Filter Systems

Our filter systems:

NOTE #1: The state code requires that both the filter and the irrigation attached to it be approved for untreated greywater. Every ReWater filter system shown above used ReWater’s approved underground drip irrigation network and is a complete, permitted, operating ReWater® System.

NOTE #2: The ReWater® systems shown in the above links were engineered for a specific landscape. They will be incorrect for any other landscape.

All drawings and copyright are owned by ReWater Systems. All rights reserved.

Our Filters are Tailored to Irrigation Needs

Our single family and multi-family systems all work on the same principle. We size your system according to your landscape’s needs. They then filter and use the greywater immediately as it’s produced, according to the irrigation program(s) set by your landscaper. This process keeps organically rich greywater full of oxygen, which is great for plants.

Untreated Greywater is Better

We don’t “treat” greywater because plants prefer its nutrients and treatment is not usually required. Consequently, our time-proven greywater systems save homeowners tens of thousands of dollars and apartment owners hundreds of thousands of dollars in acquisition, operation, and maintenance costs for a graywater system.

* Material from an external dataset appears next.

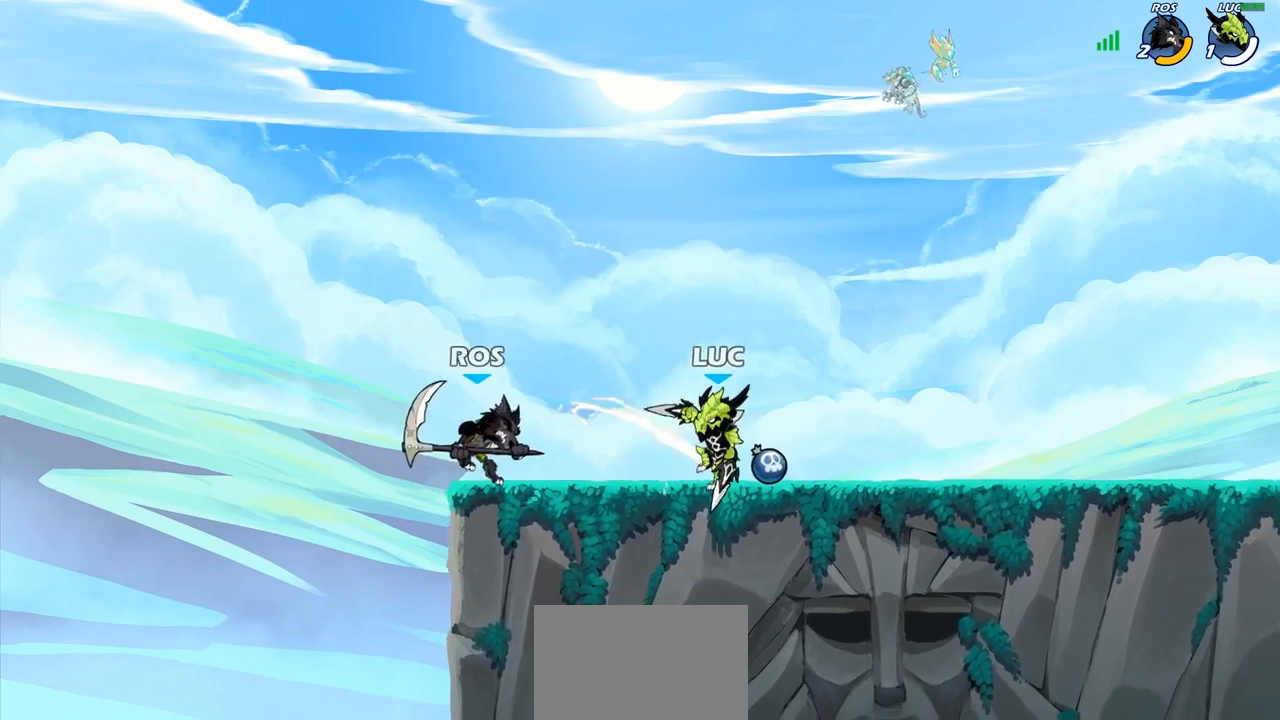
{"buttons": [], "left_stick": "center", "right_stick": "center", "events": [[100, "left_stick", "center"]]}
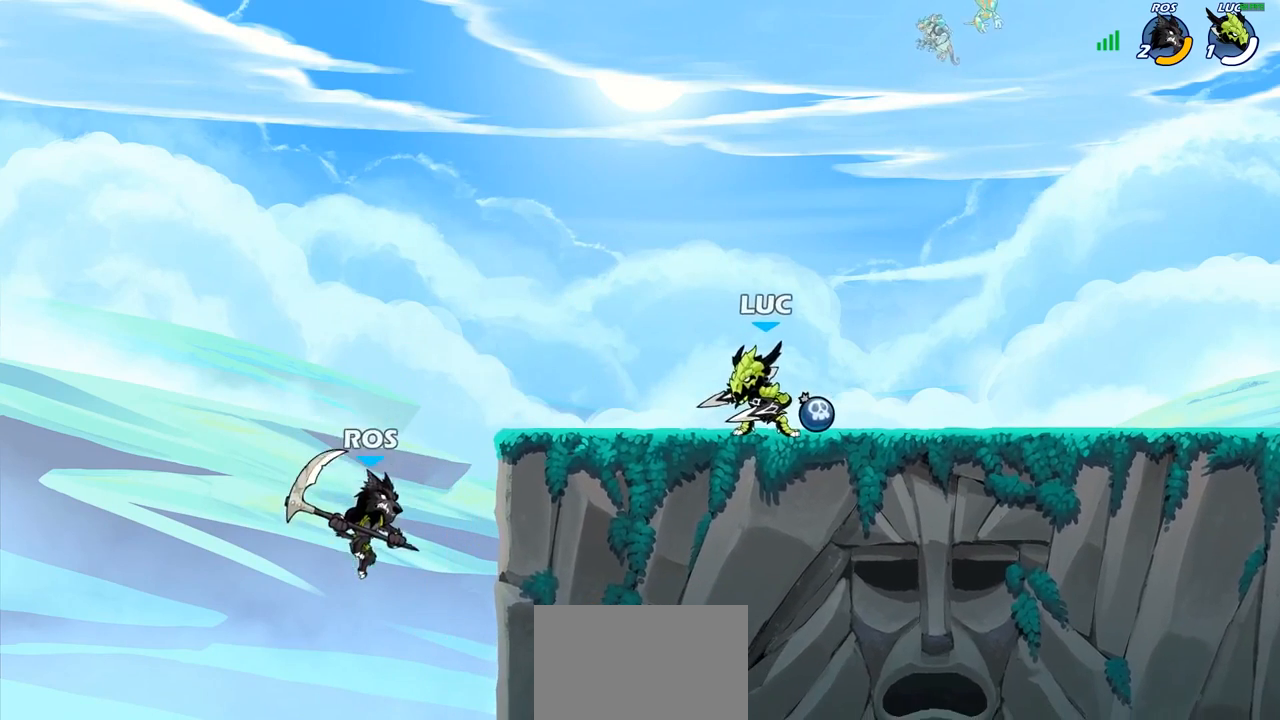
{"buttons": [], "left_stick": "center", "right_stick": "center", "events": [[150, "left_stick", "down-left"], [167, "R2", "down"], [233, "CIRCLE", "down"], [267, "R2", "up"], [300, "CIRCLE", "up"], [333, "left_stick", "center"]]}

This also results in relatively small filter systems that require very little space compared to treated greywater systems. In an apartment building, our system will save you additional tens of thousands of dollars in building footprint costs compared to treated greywater systems.

Rain Harvesting

Rain can be harvested and filtered then added to any ReWater system to satisfy Low Impact Development (LID) mandates and/or to earn LEED points. Don’t buy two systems just because you have two types of water. Ask us how to legally use the same system for both!

Do it Correctly the First Time

ReWater has been in the greywater irrigation business for over three decades. There’s probably nothing we haven’t successfully dealt with when it comes to on-site water reuse for irrigation. We regularly consult on the design, engineering, permitting, and construction of our greywater irrigation systems, with and without rain.

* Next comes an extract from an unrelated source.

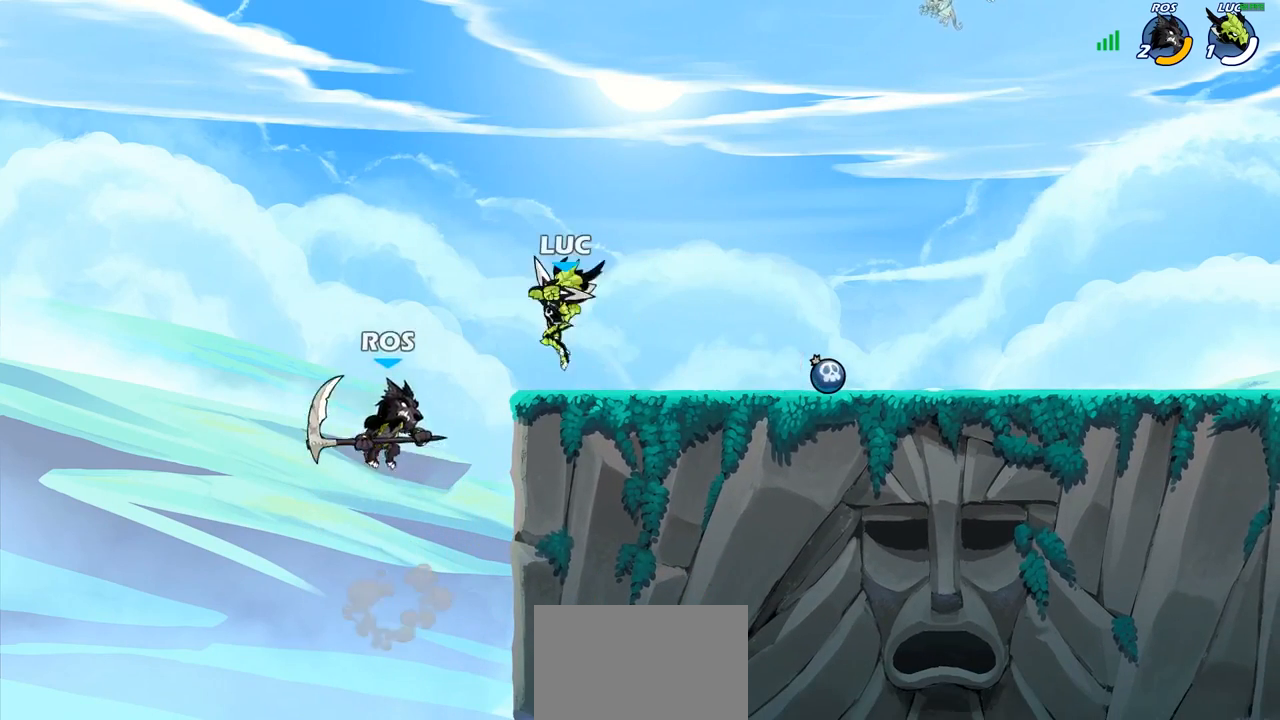
{"buttons": ["CROSS"], "left_stick": "up-right", "right_stick": "center", "events": [[367, "left_stick", "right"], [500, "CROSS", "down"], [500, "left_stick", "up-right"]]}
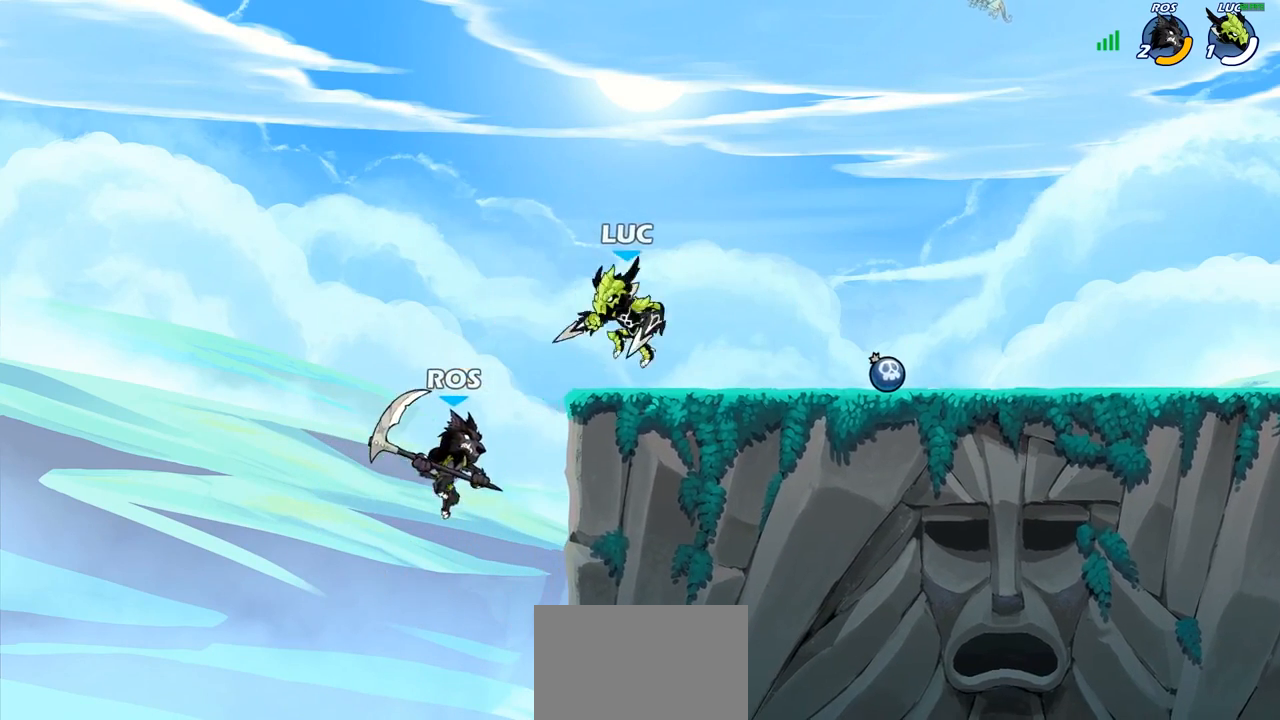
{"buttons": [], "left_stick": "center", "right_stick": "center", "events": [[183, "CROSS", "up"], [283, "left_stick", "right"], [400, "left_stick", "center"]]}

Call us at (eight oh five) 716-0104 to discuss providing you and your building professionals with construction drawings, permit acquisition assistance, and on-site construction guidance.

How a ReWater filter system operates

As shown in the drawing of the single-family system below, when float switch (M) rises on greywater in tank (A), if irrigation is programmed for that day, ReWater controller (13) signals pump (L) to start, which sends greywater to the top of sand filter vessel (I) and down through the sand. The sand traps the hair, lint, and other debris in tiny spaces between sand particles.

Filtered (“untreated”) greywater then travels out to a series of irrigation valves using ReWater’s emitters (1) as programmed for use in the landscape.

Our controller starts and stops in the irrigation program(s) throughout a 24-hour day based on greywater availability, sending a small dose of filtered greywater to each irrigation valve sequentially, as programmed for that day. This spreads greywater evenly around the landscape, until all valve times are satisfied.

At the end of each day, if all valves weren’t satisfied with greywater, valve (O) is opened to pressurize all the valves with city water. Then, any balance of irrigation is provided with city water.

How Our Filter Systems Satisfy LID

In Los Angeles County or the City of Los Angeles, supplemental city water is stored in a second tank, where a pump pressurizes the stored water on command. That tank receives additional city water via an air gap as needed to stay full. Incorporating a larger rain storage tank here can satisfy your LID requirements. All water is then used in the same irrigation system.

Each system could look a little different. For example, multi-family systems have two-chamber concrete greywater
surge tanks, but they all operate on the same principles. This schematic is for illustration purposes only.

A Self-Cleaning Filter

Our controller backwashes the sand filter based on accumulated irrigation run-time. On that signal, debris captured in sand filter (I) is automatically removed by the controller rotating 3-way valve (H), then opening city water valve (J), allowing city water to rush into the bottom of sand filter (I). That water lifts the debris out through one-way valve (N) to the sewer. Finally, the controller resets everything for the next day’s irrigation schedule.

Systems within Los Angeles County or the City of Los Angeles will store the city water in a second tank, where a pump will send the stored water through the sand filter for cleaning. That tank is often a large rain tank that satisfies LID requirements.